Crimson Tide basketball coach balances intensity with hugs

Adjusting to dealing with college players has been among the bigger challenges for Alabama first-year basketball coach Avery Johnson. He previously coached in the NBA after a professional playing career that included winning a title with the San Antonio Spurs in 1999.
Adjusting to dealing with college players has been among the bigger challenges for Alabama first-year basketball coach Avery Johnson. He previously coached in the NBA after a professional playing career that included winning a title with the San Antonio Spurs in 1999.

From 1988 to 2013, Avery Johnson was first a player and then a coach in the NBA.

So just because the calendar has flipped to February, it doesn't make the adjustment to college any easier for the first-year coach at Alabama. This season has been erratic for the Crimson Tide, with Johnson still getting used to working with younger players.

"You have to use different voices," Johnson said this week. "You can't just use your discipline voice or your intense voice. You need your teaching voice and your loving voice. Sometimes they just need a hug, and finding that balance with the guys is very important."

Alabama suffered a grisly 32-point loss at Dayton early this season but then recorded some of the Southeastern Conference's top victories so far in 2015-16, knocking off Wichita State, Notre Dame and Clemson. The Crimson Tide dropped five of their first six league games but are now 12-9 overall and 3-6 in SEC play after Tuesday's 82-80 overtime win at Mississippi State.

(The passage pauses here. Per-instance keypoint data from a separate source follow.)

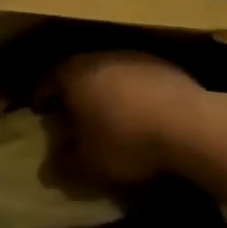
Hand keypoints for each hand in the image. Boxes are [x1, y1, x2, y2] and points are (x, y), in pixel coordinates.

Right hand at [53, 50, 208, 184]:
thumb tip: (46, 171)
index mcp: (72, 74)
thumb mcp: (89, 163)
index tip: (39, 112)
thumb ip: (64, 165)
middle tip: (72, 117)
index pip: (46, 81)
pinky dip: (133, 94)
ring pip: (108, 73)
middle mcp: (98, 57)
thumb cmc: (126, 140)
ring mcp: (132, 56)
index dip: (40, 98)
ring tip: (109, 118)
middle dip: (73, 94)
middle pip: (77, 73)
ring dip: (105, 93)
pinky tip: (142, 115)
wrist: (187, 123)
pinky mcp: (161, 64)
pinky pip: (136, 78)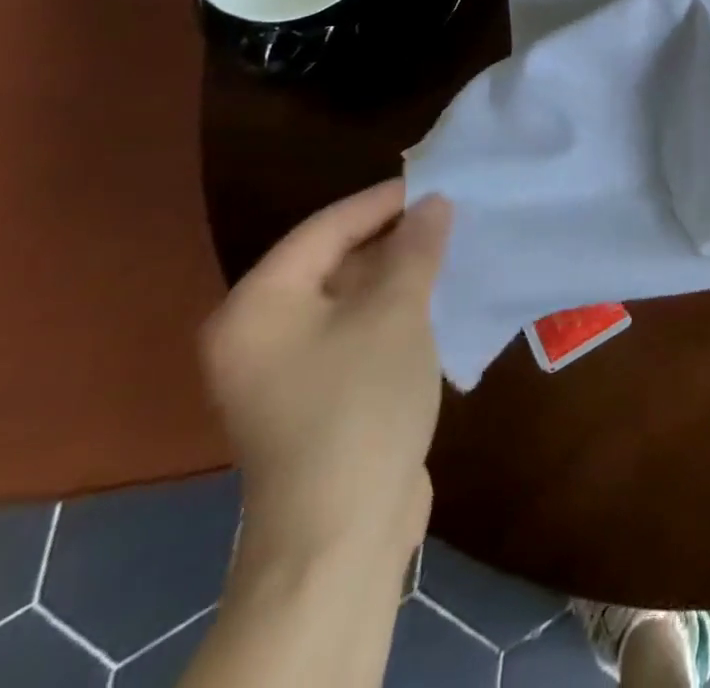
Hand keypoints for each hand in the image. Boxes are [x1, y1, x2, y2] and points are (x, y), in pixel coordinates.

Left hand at [201, 181, 451, 574]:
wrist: (342, 528)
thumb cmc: (360, 404)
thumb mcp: (396, 313)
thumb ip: (415, 248)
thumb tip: (434, 202)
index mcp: (257, 306)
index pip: (325, 228)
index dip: (384, 200)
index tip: (439, 182)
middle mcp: (257, 333)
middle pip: (331, 260)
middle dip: (393, 235)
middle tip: (451, 213)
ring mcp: (282, 369)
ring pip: (346, 296)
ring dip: (398, 272)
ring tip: (452, 246)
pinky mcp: (312, 395)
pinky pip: (353, 329)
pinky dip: (392, 308)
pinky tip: (436, 296)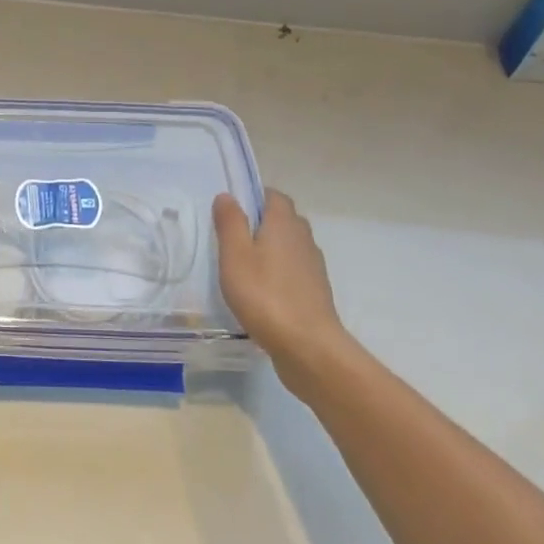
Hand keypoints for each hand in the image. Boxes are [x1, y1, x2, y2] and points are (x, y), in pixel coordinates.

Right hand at [214, 189, 344, 366]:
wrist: (308, 347)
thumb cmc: (265, 295)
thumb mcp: (235, 255)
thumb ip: (230, 222)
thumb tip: (227, 195)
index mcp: (284, 224)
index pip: (274, 196)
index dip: (254, 196)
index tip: (233, 209)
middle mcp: (303, 238)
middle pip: (283, 219)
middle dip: (261, 222)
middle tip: (233, 237)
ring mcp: (313, 266)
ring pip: (290, 246)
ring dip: (271, 249)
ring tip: (244, 266)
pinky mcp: (316, 291)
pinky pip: (294, 270)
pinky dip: (279, 273)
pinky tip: (262, 291)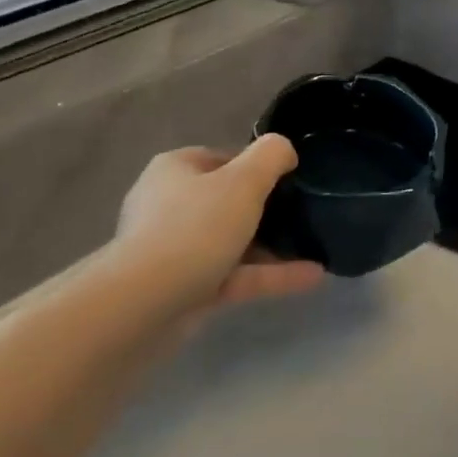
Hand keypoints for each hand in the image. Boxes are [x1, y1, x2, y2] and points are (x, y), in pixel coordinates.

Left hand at [113, 136, 323, 324]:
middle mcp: (168, 206)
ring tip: (314, 248)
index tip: (288, 180)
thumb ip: (272, 156)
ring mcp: (172, 251)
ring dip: (272, 247)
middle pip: (226, 202)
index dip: (256, 167)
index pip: (222, 159)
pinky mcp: (182, 289)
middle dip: (265, 210)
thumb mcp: (245, 180)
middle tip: (301, 214)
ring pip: (231, 242)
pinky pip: (232, 276)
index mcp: (175, 170)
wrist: (143, 304)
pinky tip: (311, 276)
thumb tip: (285, 152)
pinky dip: (268, 275)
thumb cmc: (195, 227)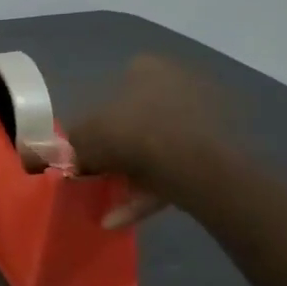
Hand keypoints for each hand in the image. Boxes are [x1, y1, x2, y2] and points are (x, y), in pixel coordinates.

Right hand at [67, 55, 233, 227]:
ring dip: (135, 175)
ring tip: (109, 205)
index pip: (116, 88)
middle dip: (120, 149)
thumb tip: (66, 155)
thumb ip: (72, 144)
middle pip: (140, 119)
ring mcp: (205, 116)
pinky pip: (177, 170)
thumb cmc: (131, 134)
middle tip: (101, 173)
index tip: (90, 145)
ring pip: (159, 148)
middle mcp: (180, 83)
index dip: (99, 119)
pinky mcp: (220, 149)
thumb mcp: (84, 138)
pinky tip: (122, 217)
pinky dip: (151, 192)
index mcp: (148, 68)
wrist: (193, 165)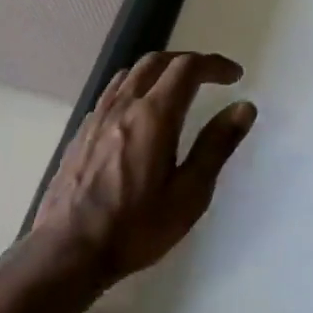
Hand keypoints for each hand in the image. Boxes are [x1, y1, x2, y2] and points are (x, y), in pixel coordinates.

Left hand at [32, 51, 255, 283]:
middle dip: (188, 62)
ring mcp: (97, 117)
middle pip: (156, 62)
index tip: (235, 76)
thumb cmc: (136, 227)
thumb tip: (243, 108)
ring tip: (179, 90)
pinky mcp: (82, 133)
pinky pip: (112, 92)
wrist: (68, 251)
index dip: (214, 65)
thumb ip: (216, 146)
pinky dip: (136, 87)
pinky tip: (142, 114)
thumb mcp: (190, 193)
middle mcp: (123, 106)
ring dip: (160, 71)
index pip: (187, 68)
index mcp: (154, 116)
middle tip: (211, 78)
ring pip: (130, 73)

The Crimson Tide host cellar-dwelling Missouri on Saturday in this time of adjustment for Johnson, who was a player on San Antonio's 1999 title team and was named NBA coach of the year in 2006 after guiding Dallas to its first championship series appearance.

"These guys have to go to class," Johnson said, "and you're dealing with moms more than you're dealing with wives, like at the next level."

Pearl defends LSU

LSU traveled to Auburn on Tuesday and put an 80-68 thumping on Bruce Pearl's Tigers. That win improved talent-rich LSU to 14-8 overall and 7-2 in SEC play, but did it silence the critics?

"LSU is getting way too much negative publicity," Pearl said. "They're a young team starting two sophomores and a freshman, and their three losses in January were at Florida, at Texas A&M and a last-second buzzer-beater against the best team (Oklahoma) in the country.

"It's time for people to get off their backs and start getting them some credit for blending a talented and young team. Personally, I would love to see them go on a run just so some of the people criticizing them would have to eat their words."

LSU coach Johnny Jones has been blasted for not getting the ball to phenomenal freshman Ben Simmons more in last Saturday's 77-75 loss to the Sooners. Simmons took seven shots, making six of them.

"People talk about getting Ben Simmons the ball at this time or that time, but I love a guy who is willing to make the pass and make his teammates better," Pearl said. "That's what I love about him at the next level. He takes good shots and gives teammates better shots."

Great Gator now

Florida is 15-7 overall and 6-3 in SEC play following an 87-83 escape of Arkansas on Wednesday night, when the Gators' Dorian Finney-Smith, a 6-foot-8, 220-pound senior forward, had 22 points and nine rebounds. Finney-Smith is averaging a team-high 30.6 minutes, 15.1 points and 8.2 rebounds per game.

"We're just shooting the basketball a lot better this last month than we were at the beginning of the season," Florida first-year coach Mike White said, "but the biggest factor for us is that Dorian Finney-Smith has gone from a good player to an elite-caliber player."